(Saved data entries)
=-=-=

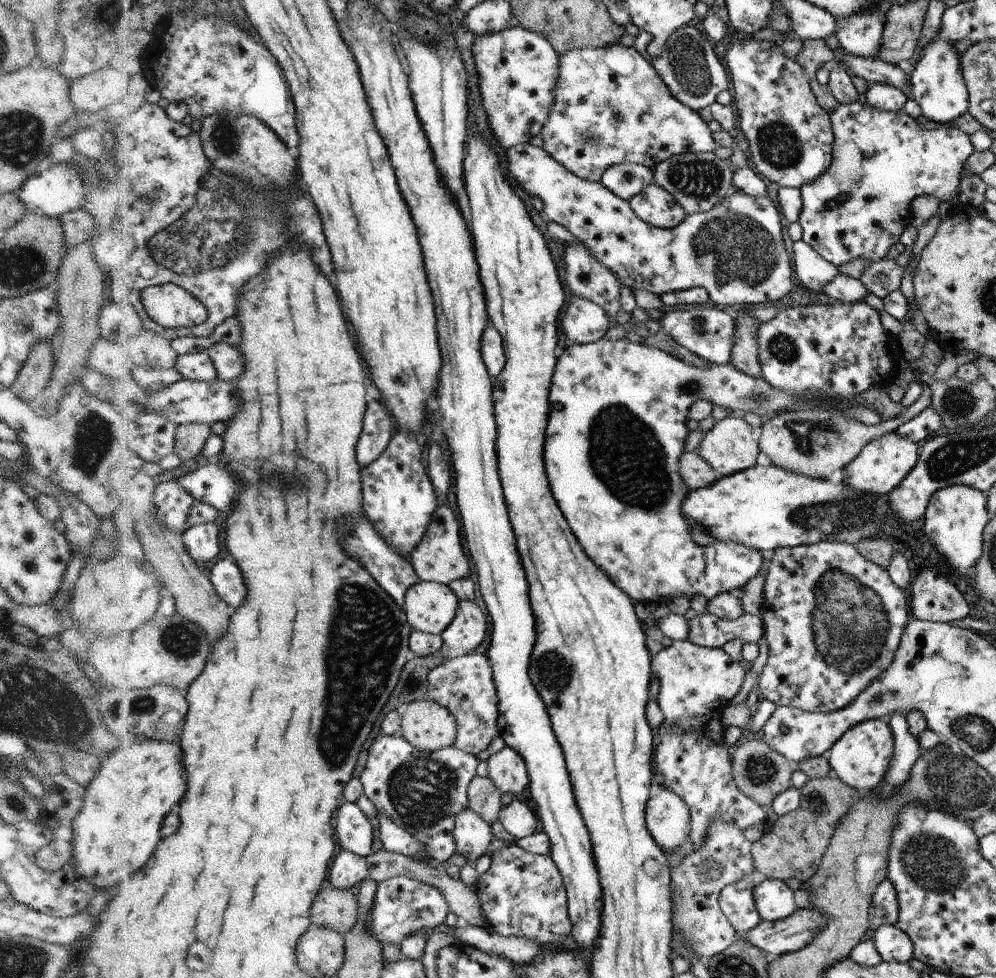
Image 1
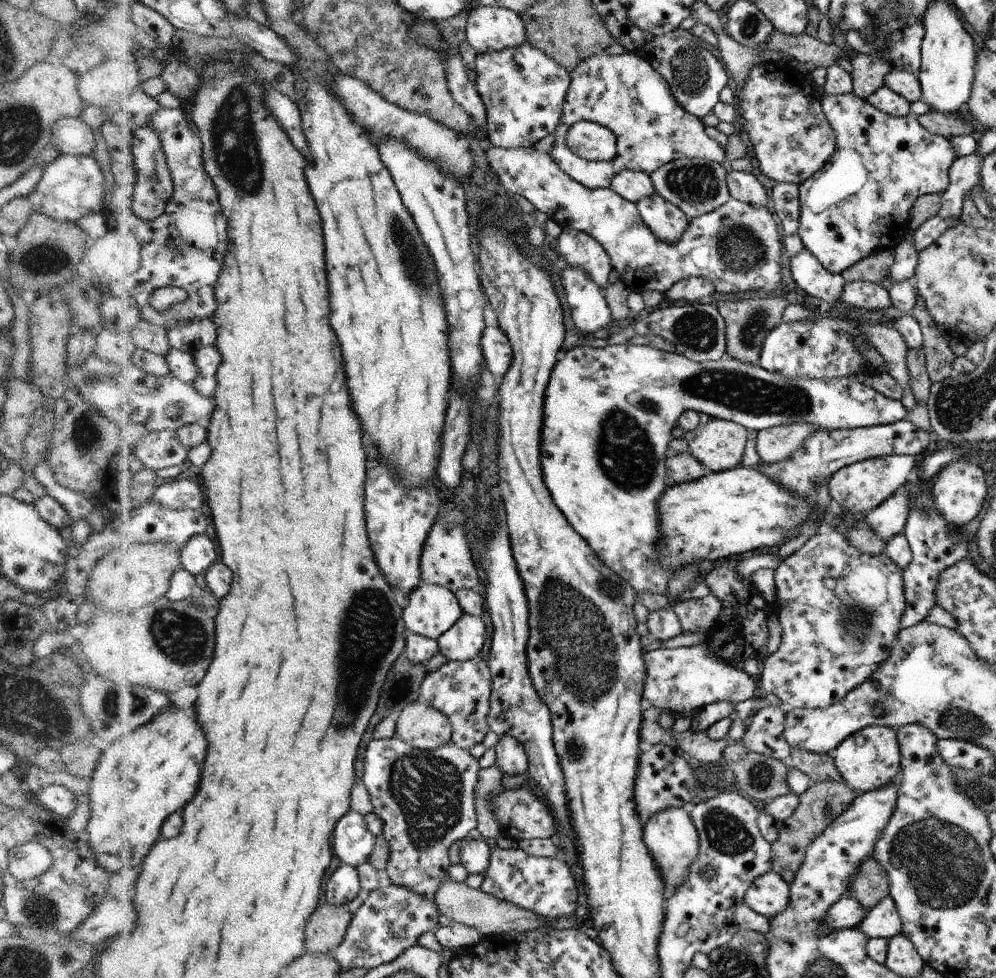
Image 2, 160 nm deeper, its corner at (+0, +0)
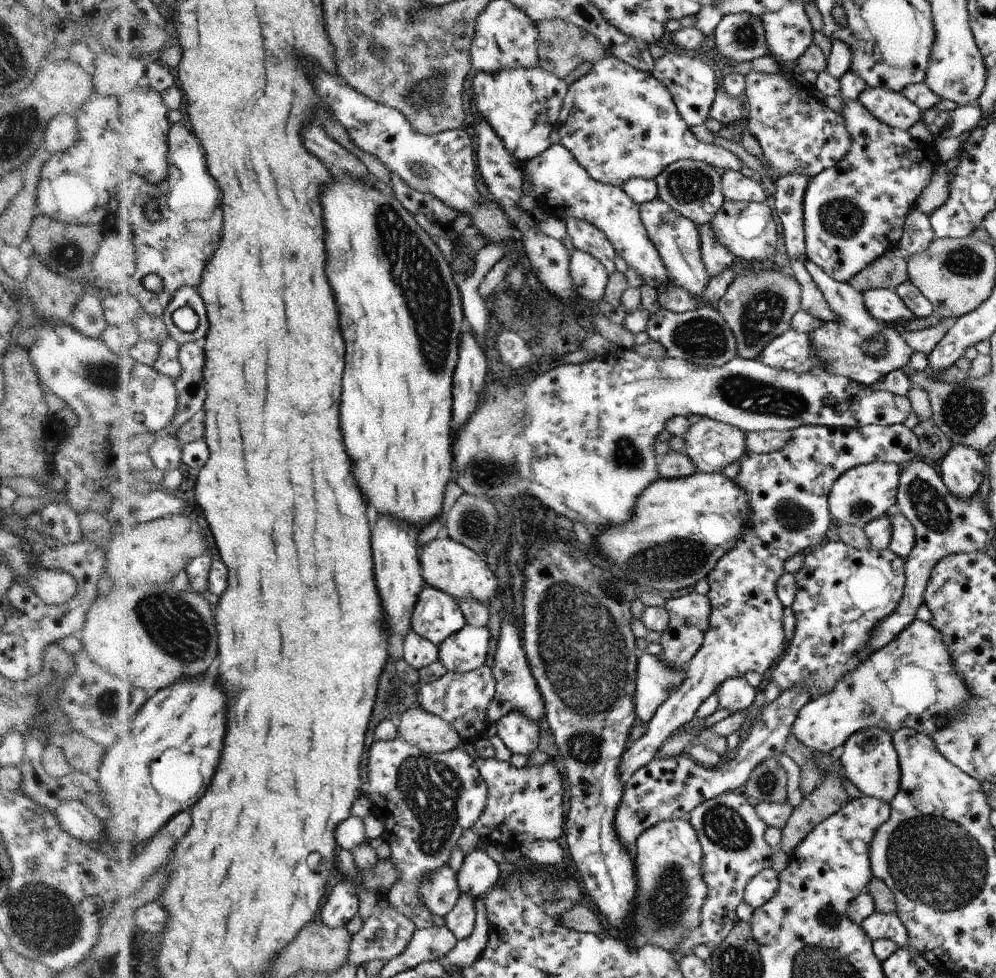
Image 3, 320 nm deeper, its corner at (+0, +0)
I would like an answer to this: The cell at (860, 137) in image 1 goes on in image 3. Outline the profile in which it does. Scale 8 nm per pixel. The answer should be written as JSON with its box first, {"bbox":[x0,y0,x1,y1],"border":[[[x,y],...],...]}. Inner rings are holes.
{"bbox":[803,100,939,283],"border":[[[860,100],[844,102],[846,107],[838,114],[847,120],[847,129],[853,138],[851,150],[838,165],[811,177],[803,200],[803,223],[807,258],[822,267],[833,279],[848,283],[886,250],[897,248],[896,244],[903,236],[906,212],[916,204],[916,196],[920,196],[930,184],[939,160],[933,146],[912,138],[908,131],[883,123]]]}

=-=-=

# WHAT YOU SHOULD DO
Your answer must be the line that contains "I would like" and every line after it to the end of the records, reproduced exactly.

# RESPONSE AREA
I would like an answer to this: The cell at (860, 137) in image 1 goes on in image 3. Outline the profile in which it does. Scale 8 nm per pixel. The answer should be written as JSON with its box first, {"bbox":[x0,y0,x1,y1],"border":[[[x,y],...],...]}. Inner rings are holes.
{"bbox":[803,100,939,283],"border":[[[860,100],[844,102],[846,107],[838,114],[847,120],[847,129],[853,138],[851,150],[838,165],[811,177],[803,200],[803,223],[807,258],[822,267],[833,279],[848,283],[886,250],[897,248],[896,244],[903,236],[906,212],[916,204],[916,196],[920,196],[930,184],[939,160],[933,146],[912,138],[908,131],[883,123]]]}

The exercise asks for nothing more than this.